But Sutton, who was joined by judges Deborah Cook and Amul Thapar, wrote that the trial judge had no duty to save the defendants from themselves.

 "The right to waive counsel includes the right to waive effective counsel," Sutton wrote. "The self-lawyer thus is free to behave as the eccentric his client selected, and that is no concern of the Sixth Amendment."

The only question is, did the defendants expressly waive the right to counsel in a knowing and intelligent manner? And did they have the mental competence to quarterback their own defense?

Here, Sutton said it wasn't a close call.
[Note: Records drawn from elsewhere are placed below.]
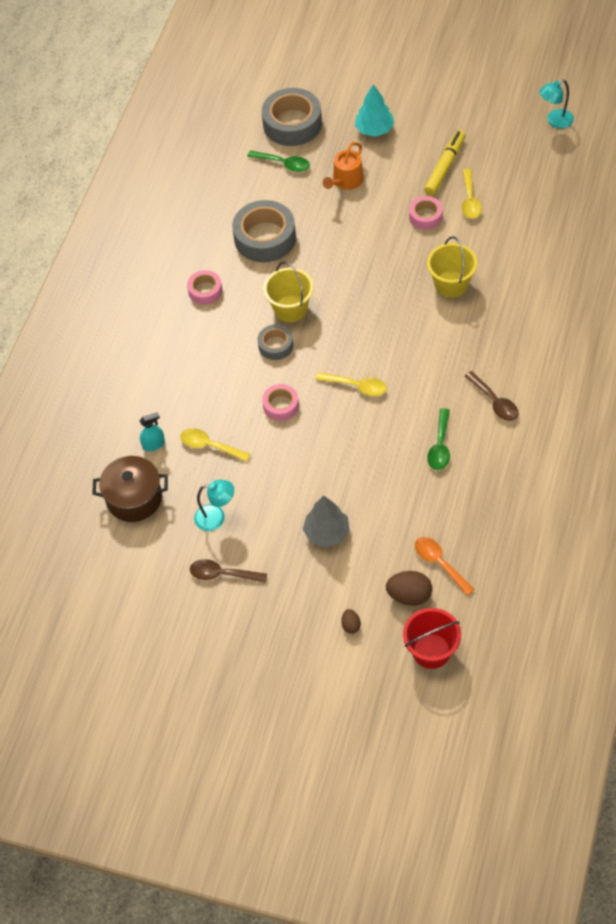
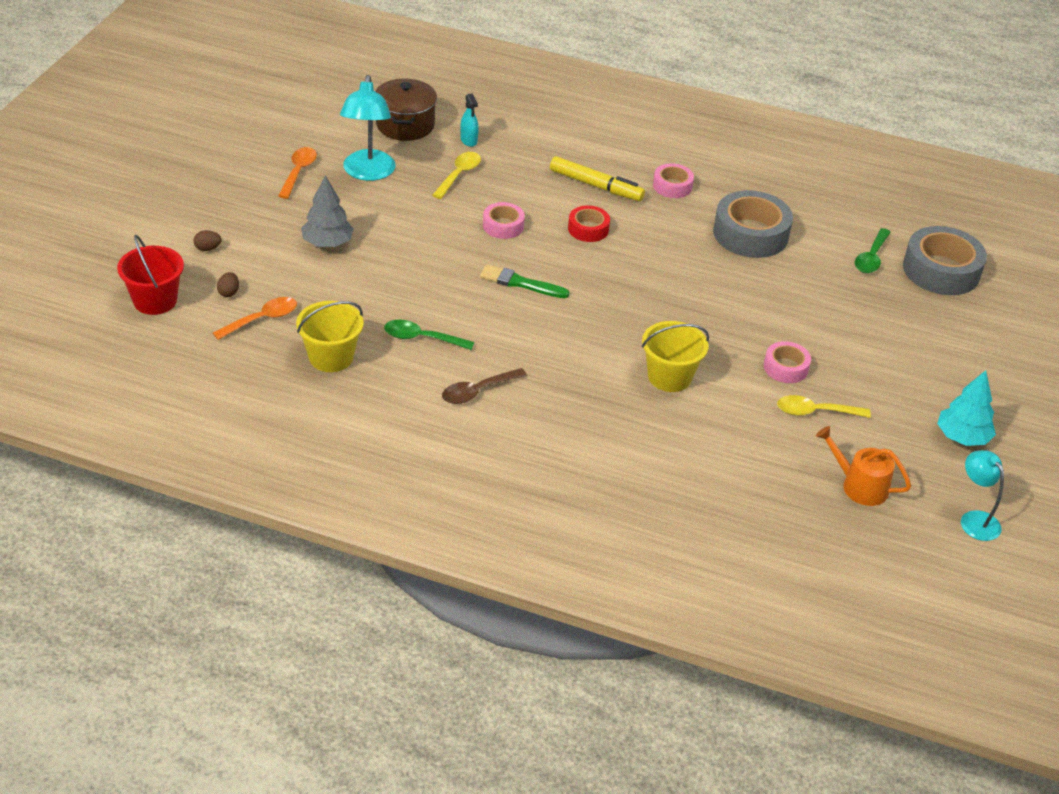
camera: 85 degrees right, 15 degrees down
(216, 517) = (368, 173): turquoise lamp -> turquoise lamp, size x1.59
(222, 574) = (298, 172): brown spoon -> orange spoon
(275, 345) = (588, 229): grey tape -> red tape
(290, 309) = (641, 244): yellow bucket -> yellow bucket (331, 357)
(346, 181) = (845, 305): orange watering can -> orange watering can (859, 486)
(357, 386) = (520, 283): yellow spoon -> green brush
(374, 129) = (938, 339): turquoise tree -> turquoise tree (962, 437)
(409, 596) = (229, 292): brown egg -> brown egg, size x0.54
(445, 167) = (874, 395): yellow marker -> yellow marker (596, 186)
Yes, both defendants "gave odd answers to straightforward questions" at their Faretta hearings. But Sutton also noted that they "never gave the judge adequate cause to fear for their mental competence. At all stages of the proceedings they stuck to the prescribed rules, interacted courteously with the court and prosecution, and collaborated effectively with their appointed standby counsel. The government, notably, had to raise only a few objections at trial, all relatively minor. And on the rare occasion when the judge provided instruction, they heeded it without protest."

He added, "Sure, experienced counsel would have done a better job. But that reality doesn't show the defendants were too incompetent to defend themselves. Else, laypeople could never represent themselves."

But shouldn't their "idiosyncratic actions and unconventional beliefs" provide proof that they were of unsound mind? 

"For its part, the Supreme Court has never suggested that eccentric worldviews, standing alone, establish mental incompetence," Sutton wrote. 

Membership in our democracy comes with "a view of the dignity of individuals to make weighty decisions for themselves," he continued. "That's why they may reject life-saving healthcare, consent to incriminating searches, conduct their own criminal defense as they see fit, and—perhaps most harmful but rational all the same—confess to the commission of a crime."

"Exercising these rights sometimes costs individuals more than they ever could stand to gain," he added. "But the Constitution lets American citizens learn that lesson the hard way."